8. The method of claim 1, wherein ALS patient’s impaired bulbar function comprises of impaired speech, swallowing or salivation.

9. The method of claim 1, wherein the amount of pridopidine or pharmaceutically acceptable salt thereof is effective in maintaining, reducing or lessening the increase in neurofilament light (NfL) protein levels in a human subject afflicted with ALS.

10. The method of claim 1, wherein said subject has faster disease progression as measured by the ALSFRS-R pre-baseline slope.

11. The method of claim 1, wherein said subject has faster disease progression as measured by the baseline NfL levels.

12. The method of claim 1, wherein said subject has early ALS with less than 18 months from symptom onset.

13. The method of claim 1, wherein said subject has faster disease progression as measured by the ALSFRS-R pre-baseline slope and early with <18 months from symptom onset.

14. The method of claim 1, wherein the maintaining, improving, or lessening the decline is measured by the ALS Functional Rating Scale-Revised (ALSFRS-R).

15. The method of claim 1, wherein the amount of pridopidine or pharmaceutically acceptable salt thereof is administered daily, twice a week, three times a week or more often than once daily.

16. The method of claim 1, wherein the amount of pridopidine or pharmaceutically acceptable salt thereof is administered orally.

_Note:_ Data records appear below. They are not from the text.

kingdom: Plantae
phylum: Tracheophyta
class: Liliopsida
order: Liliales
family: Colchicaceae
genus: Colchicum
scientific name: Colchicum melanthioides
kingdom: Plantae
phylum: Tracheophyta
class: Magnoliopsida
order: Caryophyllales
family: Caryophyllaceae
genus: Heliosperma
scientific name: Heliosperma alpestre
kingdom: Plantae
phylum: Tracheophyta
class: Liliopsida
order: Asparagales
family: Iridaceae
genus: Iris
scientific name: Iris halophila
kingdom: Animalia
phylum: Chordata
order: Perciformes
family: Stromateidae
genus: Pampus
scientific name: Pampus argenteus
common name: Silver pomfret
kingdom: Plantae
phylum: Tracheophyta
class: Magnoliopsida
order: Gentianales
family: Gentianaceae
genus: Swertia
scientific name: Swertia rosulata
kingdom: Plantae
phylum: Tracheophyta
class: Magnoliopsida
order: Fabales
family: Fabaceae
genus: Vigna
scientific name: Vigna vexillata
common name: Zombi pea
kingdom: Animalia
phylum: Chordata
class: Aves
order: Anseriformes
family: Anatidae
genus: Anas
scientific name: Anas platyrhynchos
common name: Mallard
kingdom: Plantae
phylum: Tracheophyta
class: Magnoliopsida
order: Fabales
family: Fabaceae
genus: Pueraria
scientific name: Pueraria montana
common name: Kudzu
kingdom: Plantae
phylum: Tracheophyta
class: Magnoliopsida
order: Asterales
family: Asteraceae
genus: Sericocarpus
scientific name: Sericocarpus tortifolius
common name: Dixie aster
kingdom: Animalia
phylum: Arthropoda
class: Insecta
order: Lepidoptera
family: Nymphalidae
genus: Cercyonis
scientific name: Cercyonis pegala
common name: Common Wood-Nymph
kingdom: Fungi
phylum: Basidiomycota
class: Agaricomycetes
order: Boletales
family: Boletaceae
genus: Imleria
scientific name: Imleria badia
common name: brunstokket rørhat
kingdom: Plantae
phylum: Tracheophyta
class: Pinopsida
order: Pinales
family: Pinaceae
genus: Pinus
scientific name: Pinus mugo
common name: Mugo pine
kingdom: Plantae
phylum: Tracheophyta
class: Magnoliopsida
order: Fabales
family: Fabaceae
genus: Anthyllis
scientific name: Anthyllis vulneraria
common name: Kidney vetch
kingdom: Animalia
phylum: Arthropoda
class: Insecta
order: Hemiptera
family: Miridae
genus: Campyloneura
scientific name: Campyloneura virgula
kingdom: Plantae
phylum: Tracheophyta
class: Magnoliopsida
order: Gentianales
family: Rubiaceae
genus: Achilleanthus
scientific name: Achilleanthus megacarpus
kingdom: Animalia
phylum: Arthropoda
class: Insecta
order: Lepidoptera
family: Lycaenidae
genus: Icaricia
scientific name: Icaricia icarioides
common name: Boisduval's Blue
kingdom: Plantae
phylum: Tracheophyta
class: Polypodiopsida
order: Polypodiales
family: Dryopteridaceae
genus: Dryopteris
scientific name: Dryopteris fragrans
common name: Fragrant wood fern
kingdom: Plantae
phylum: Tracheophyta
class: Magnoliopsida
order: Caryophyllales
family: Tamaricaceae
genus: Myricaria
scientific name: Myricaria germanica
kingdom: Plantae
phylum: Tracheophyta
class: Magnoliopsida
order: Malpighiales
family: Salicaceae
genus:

17. The method of claim 1, wherein the amount of pridopidine or pharmaceutically acceptable salt thereof administered is 10 mg per day to 90 mg per day.

18. The method of claim 1, wherein the pridopidine salt is pridopidine hydrochloride.

19. The method of claim 1, further comprising administering a second composition to the subject comprising a therapeutically effective amount of a Second compound, wherein the Second compound is riluzole, edaravone, dextromethorphan/quinidine, sodium phenylbutyrate (PB), tauroursodeoxycholic acid,sodium phenylbutyrate (PB)/tauroursodeoxycholic acid, SLS-005 (Trehalose), DNL343, CNM-Au8 nanocrystalline gold or ABBV-CLS-7262 .

20. The method of claim 19, wherein the administration of the Second compound precedes the administration of pridopidine or pharmaceutically acceptable salt thereof.

21. The method of claim 19, wherein the administration of pridopidine or pharmaceutically acceptable salt thereof precedes the administration of the Second compound.

22. The method of claim 19, wherein the pridopidine or pharmaceutically acceptable salt thereof is administered adjunctively to the Second compound.

23. The method of claim 19, wherein the Second compound is administered adjunctively to the pridopidine or pharmaceutically acceptable salt thereof.